Among the founders of the several British settlements in New Zealand there were many men of great intellectual gifts, culture and statesmanlike outlook, and the most brilliant of all, probably, was James Edward Fitzgerald. He arrived in the first of the “Pilgrim Ships” at Lyttelton. in 1850, helped to form the Canterbury settlement and Christchurch City, and established and edited the first newspapers in Canterbury. In politics he was an active figure for many years. He was the first Superintendent of Canterbury Province; he was Premier of the first (and short-lived) representative Ministry in the colony, and he was Native Minister in the Weld Cabinet. He was an orator of grace, force and fire, the most enthralling speaker of his day among the many eloquent men in New Zealand's early Parliaments.

James Edward Fitzgerald (1818–1896).

James Edward Fitzgerald (1818–1896).

The Irish have played a leading part in the making of New Zealand. There were more Irishmen than English in the British regiments which did most of the fighting against the Maoris. It was the lads from Inneskillen and Cork, the Wicklow Mountains, and the glens of Antrim, who enforced with rifle and bayonet the mana of the English flag in our war days. Turning to more peaceful scenes, it is in the nature of a paradox also that three Irishmen were the foremost figures in the pioneering and shaping of that most English of settlements, the Canterbury Province and the City of Christchurch. These three were John Robert Godley, Charles C. Bowen, and James Edward Fitzgerald. They were foundation-layers and builders, carrying out the plans drawn by the Canterbury Association, with Lord Lyttelton at its head, for the establishment in the new raw land of a complete cross-section of English society. Godley was the advance agent of the Association; Bowen (who came from County Mayo), and Fitzgerald, landed from the first of the Four Ships of 1850. The three worked together in the construction of the Canterbury colony; they gave expression to the ideas of the great Englishmen who schemed out this little bit of the Homeland overseas, and they made, or helped to make, Christchurch the leading town of young New Zealand in the cultivation of the arts and the amenities of life which redeemed the primitive places from the roughness of newly broken-in wilds.

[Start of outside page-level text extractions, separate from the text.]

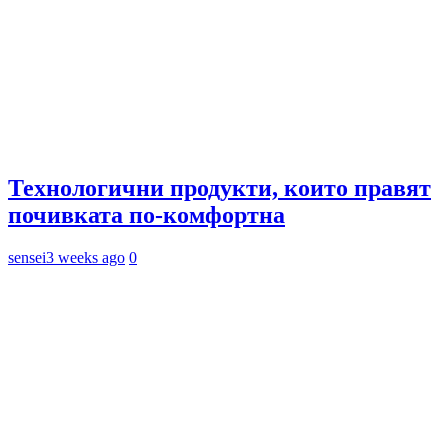
Технологични продукти, които правят
почивката по-комфортна
sensei
3 weeks ago
0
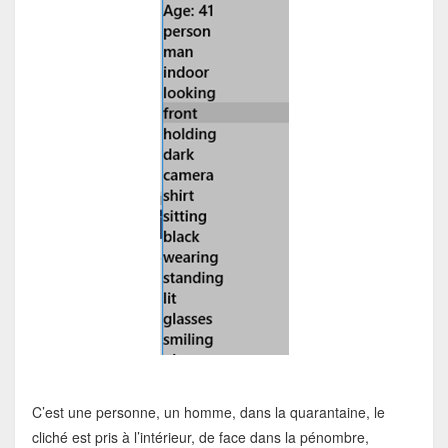
C’est une personne, un homme, dans la quarantaine, le
cliché est pris à l’intérieur, de face dans la pénombre,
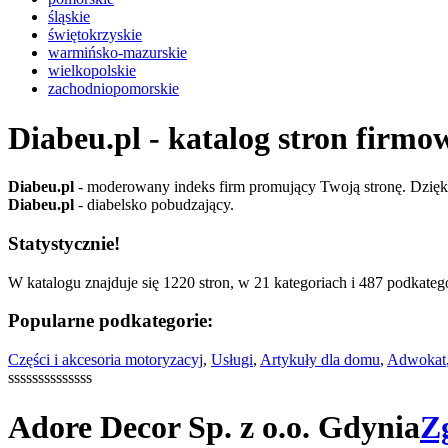
śląskie
świętokrzyskie
warmińsko-mazurskie
wielkopolskie
zachodniopomorskie
Diabeu.pl - katalog stron firmo
Diabeu.pl
- moderowany indeks firm promujący Twoją stronę. Dzięki 
Diabeu.pl
- diabelsko pobudzający.
Statystycznie!
W katalogu znajduje się 1220 stron, w 21 kategoriach i 487 podkatego
Popularne podkategorie:
Części i akcesoria motoryzacyj
,
Usługi
,
Artykuły dla domu
,
Adwokat
ssssssssssssss
Adore Decor Sp. z o.o. Gdynia
Z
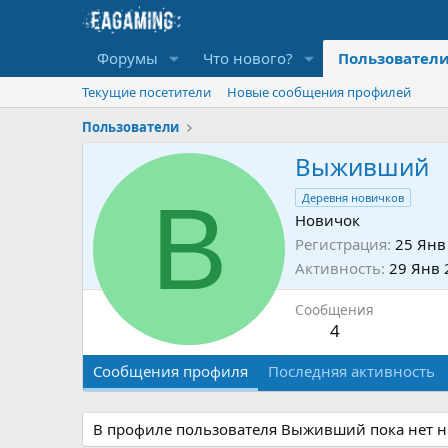
Форумы
Что нового?
Пользовател
Текущие посетители
Новые сообщения профилей
Пользователи
Выживший
В
Деревня новичков
Новичок
Регистрация
25 Янв
Активность
29 Янв 
Сообщения
4
Сообщения профиля
Последняя активность
В профиле пользователя Выживший пока нет н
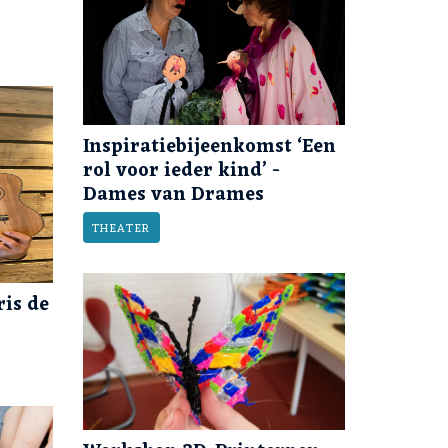
Inspiratiebijeenkomst ‘Een
rol voor ieder kind’ -
Dames van Drames
THEATER
is de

Fitzgerald came of an Irish family on both sides, and although he was born in England he was a true Irishman in temperament and sympathies. He had the impulsive heart, the ready wit, the fervid oratorical manner, and the poetic taste of his forebears. His father, Gerald Fitzgerald, was a man of Queen's County, his mother was an O'Brien, from County Clare. His education was in England, but he travelled much in Ireland, and he always remained a worshipper of the Irish traditions. He was a graduate of Cambridge; he studied at Christ's College for three years, and after taking his degree he joined the staff of the British Museum and attained the position of Under-Secretary of that institution.